A ScrapingConnector is an ordinary JavaScript class with methods that take plain JavaScript objects as arguments and return plain JavaScript objects, parsed from a web page. (Returning JavaScript objects instead of DOM elements makes it possible to use the connector in different contexts-- outside of the browser, especially.) A ScrapingConnector should never return DOM Nodes or take, for example, browser-native FormData as arguments to a method.


The ScrapingConnector class does the following:


  1. Requires injection of the window object so that you can write a web scraping connector that can be used both inside the browser, and on the server side. To use it server side, you can swap the native browser window instance with a JSDom implementation of the browser.

  2. Includes the superagent library, which allows you to make HTTP requests to your backend both in the browser or on the server.

  3. Provides a utility function called buildDocument which safely constructs a DOM document that you can use to extract data from the page. It uses common, familiar, browser-native selector functions, such as querySelector.


Extracting data from a page


import {ScrapingConnector} from '@mobify/commerce-integrations/dist/connectors/scraping-connector'

class MyConnector extends ScrapingConnector {

    /**
     * An example showing how to make an HTTP GET request to get
     * and parse data for a Product Detail Page.
     *
     * @param id {Number}
     */
    getProduct(id) {
        const url = `${this.basePath}/products/${id}`
        return this.agent
            .get(url)
            .then((res) => this.buildDocument(res))
            .then((htmlDoc) => {
                return {
                    name: htmlDoc.querySelector('.page-title').textContent,
                    description: htmlDoc.querySelector('.product.description').textContent,
                    //...
                }
            })
    }
}


In the example above, we write an implementation that uses this.agent and this.buildDocument to fetch an HTML response, build a document and then parse data for the product detail page, including the product name, and product description. Note that this.agent is referring to the superagent library.

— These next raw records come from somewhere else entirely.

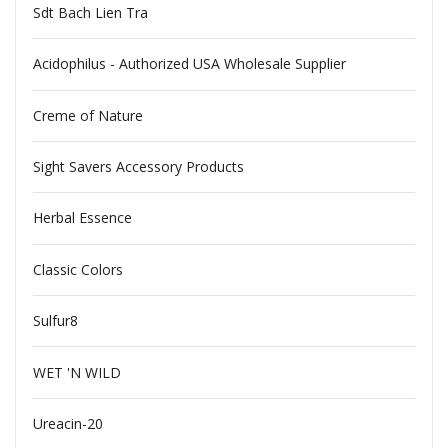
Sdt Bach Lien Tra
Acidophilus - Authorized USA Wholesale Supplier
Creme of Nature
Sight Savers Accessory Products
Herbal Essence
Classic Colors
Sulfur8
WET 'N WILD
Ureacin-20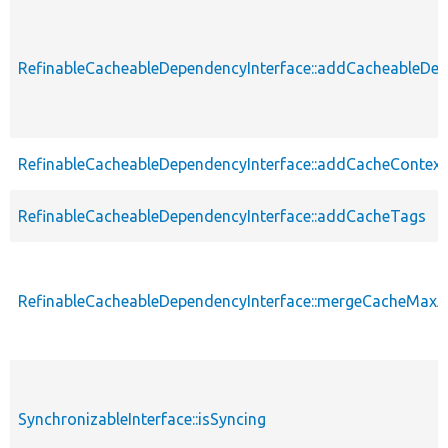
RefinableCacheableDependencyInterface::addCacheableDe
RefinableCacheableDependencyInterface::addCacheContext
RefinableCacheableDependencyInterface::addCacheTags
RefinableCacheableDependencyInterface::mergeCacheMax
SynchronizableInterface::isSyncing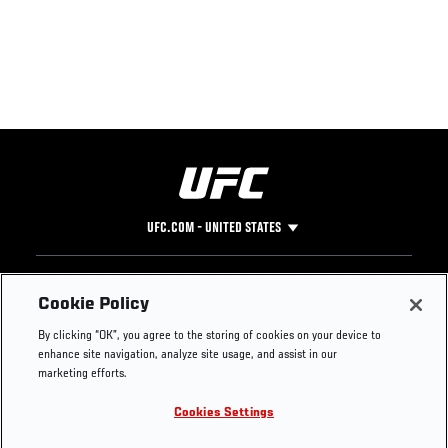
UFC.COM - UNITED STATES
Footer
UFC
SOCIAL MEDIA
HELP
Cookie Policy
The Sport
Facebook
Fight Pass FAQ
By clicking “OK”, you agree to the storing of cookies on your device to
UFC Foundation
Instagram
Press
enhance site navigation, analyze site usage, and assist in our
UFC Careers
Threads
Credentials
marketing efforts.
Zuffa Boxing
WhatsApp
Cookies Settings
Careers
YouTube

Submitting data to a server


import {ScrapingConnector} from '@mobify/commerce-integrations/dist/connectors/scraping-connector'

class MyConnector extends ScrapingConnector {

    /**
     * An example showing how to make an HTTP POST request to add an
     * item to a user's cart.
     *
     * @param cart {Object}
     * @param cartItem {Object}
     */
    addCartItem(cart, cartItem) {
        return this.agent
            .post(`${this.basePath}/carts/${cart.id}`)
            .type('form') // The data will be form-encoded
            .send(cartItem)
    }
}


In the example above, our implementation uses this.agent to make a HTTP POST request, adding an item from a user’s form-encoded data to a user’s cart.

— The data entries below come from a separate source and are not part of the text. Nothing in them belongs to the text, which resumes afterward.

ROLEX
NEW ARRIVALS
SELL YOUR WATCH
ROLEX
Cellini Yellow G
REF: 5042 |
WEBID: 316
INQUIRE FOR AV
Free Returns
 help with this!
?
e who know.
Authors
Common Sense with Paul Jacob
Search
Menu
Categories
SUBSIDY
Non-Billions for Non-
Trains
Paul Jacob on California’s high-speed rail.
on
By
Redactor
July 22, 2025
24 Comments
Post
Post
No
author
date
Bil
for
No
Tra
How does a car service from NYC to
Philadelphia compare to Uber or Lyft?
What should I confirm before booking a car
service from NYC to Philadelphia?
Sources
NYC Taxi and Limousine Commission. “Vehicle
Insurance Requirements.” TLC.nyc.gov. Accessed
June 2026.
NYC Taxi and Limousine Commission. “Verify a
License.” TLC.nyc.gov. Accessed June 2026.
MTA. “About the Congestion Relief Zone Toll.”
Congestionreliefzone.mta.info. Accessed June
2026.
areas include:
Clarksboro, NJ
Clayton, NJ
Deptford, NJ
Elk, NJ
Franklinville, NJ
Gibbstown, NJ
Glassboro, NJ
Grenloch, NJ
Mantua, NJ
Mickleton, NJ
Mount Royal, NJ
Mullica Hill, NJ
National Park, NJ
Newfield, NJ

Client-side versus server-side setup


In your app, you need to inject the Window object into your connector to ensure that it can work on both the client and the server. On the server, you'll want to use JSDOM. For client-side use, you can use a browser-native window object. (If server-side rendering is new to you, take a few minutes to learn more about server-side rendering.)


For example:


// Server-side example
import jsdom from 'jsdom'

jsdom.JSDOM.fromURL('http://www.example.com')
    .then((dom) => new MyConnector({window: dom.window}))

On the server-side, we use JSDOM to inject the window object into the connector’s constructor.


// Client-side example
const connector = new MyConnector({window: window})

On the client-side, we use a browser-native window object to inject into the connector’s constructor.